- **TWOJE POLECENIE**:
Przepisz słowo w słowo wszystkie wpisy poniżej, ale bez obrazków.

- **ZAWARTOŚĆ ZBIORU**:

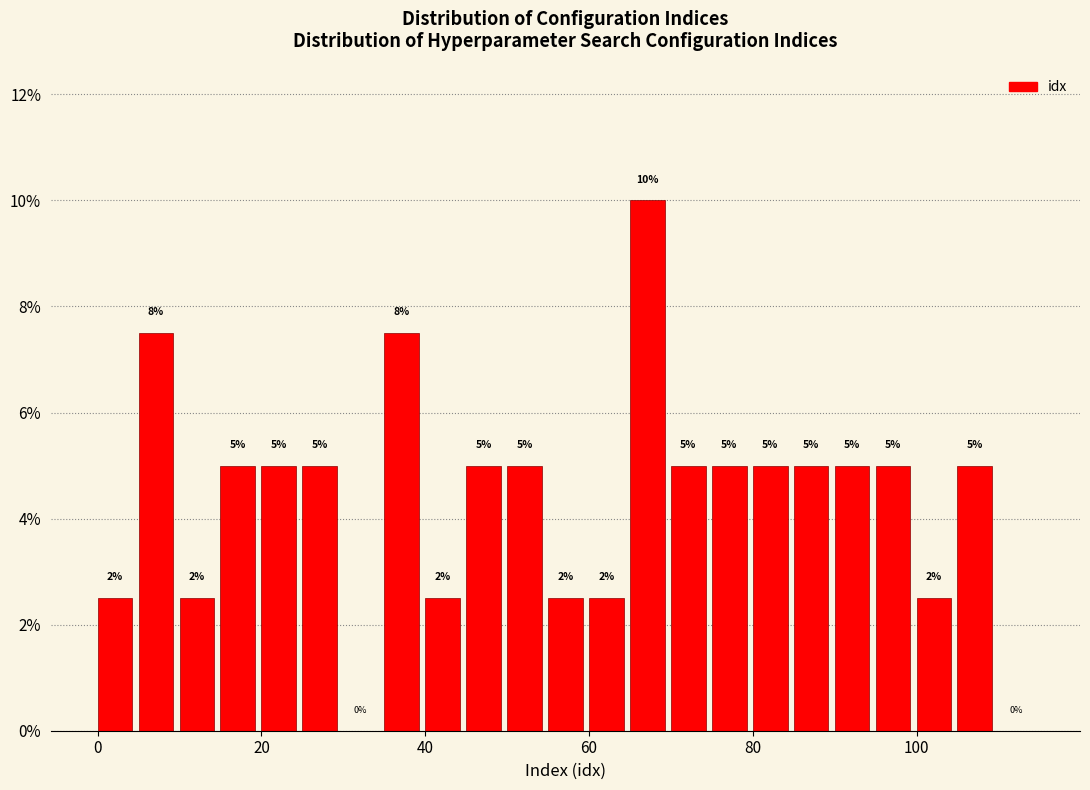

Read against the x-axis, roughly where is the centre of the tallest bar?

68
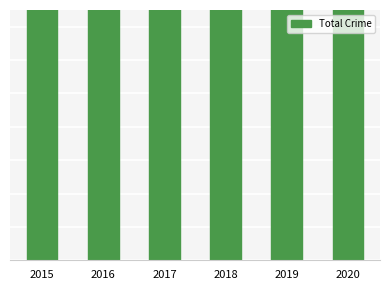

How many values are below 249?

2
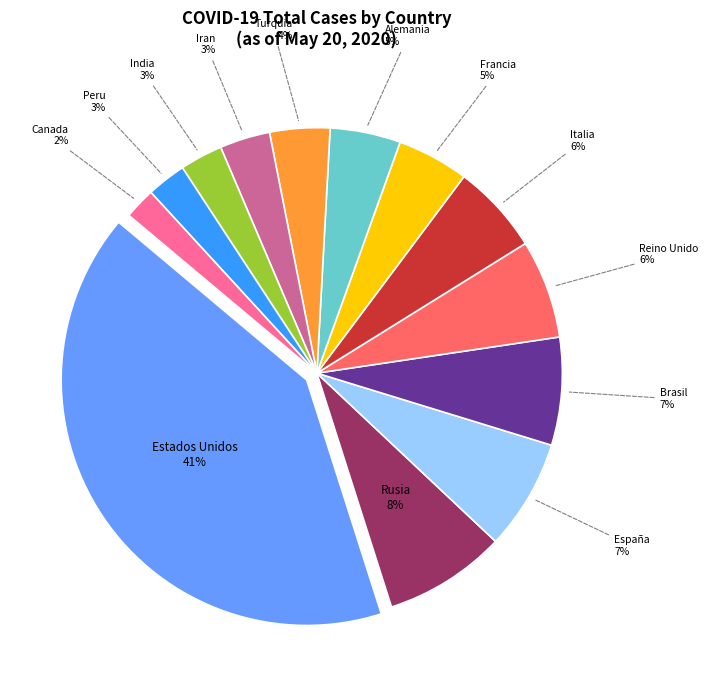

How many segments does this pie chart have?

13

- **ODPOWIEDŹ**:
Read against the x-axis, roughly where is the centre of the tallest bar?

68

How many values are below 249?

2

How many segments does this pie chart have?

13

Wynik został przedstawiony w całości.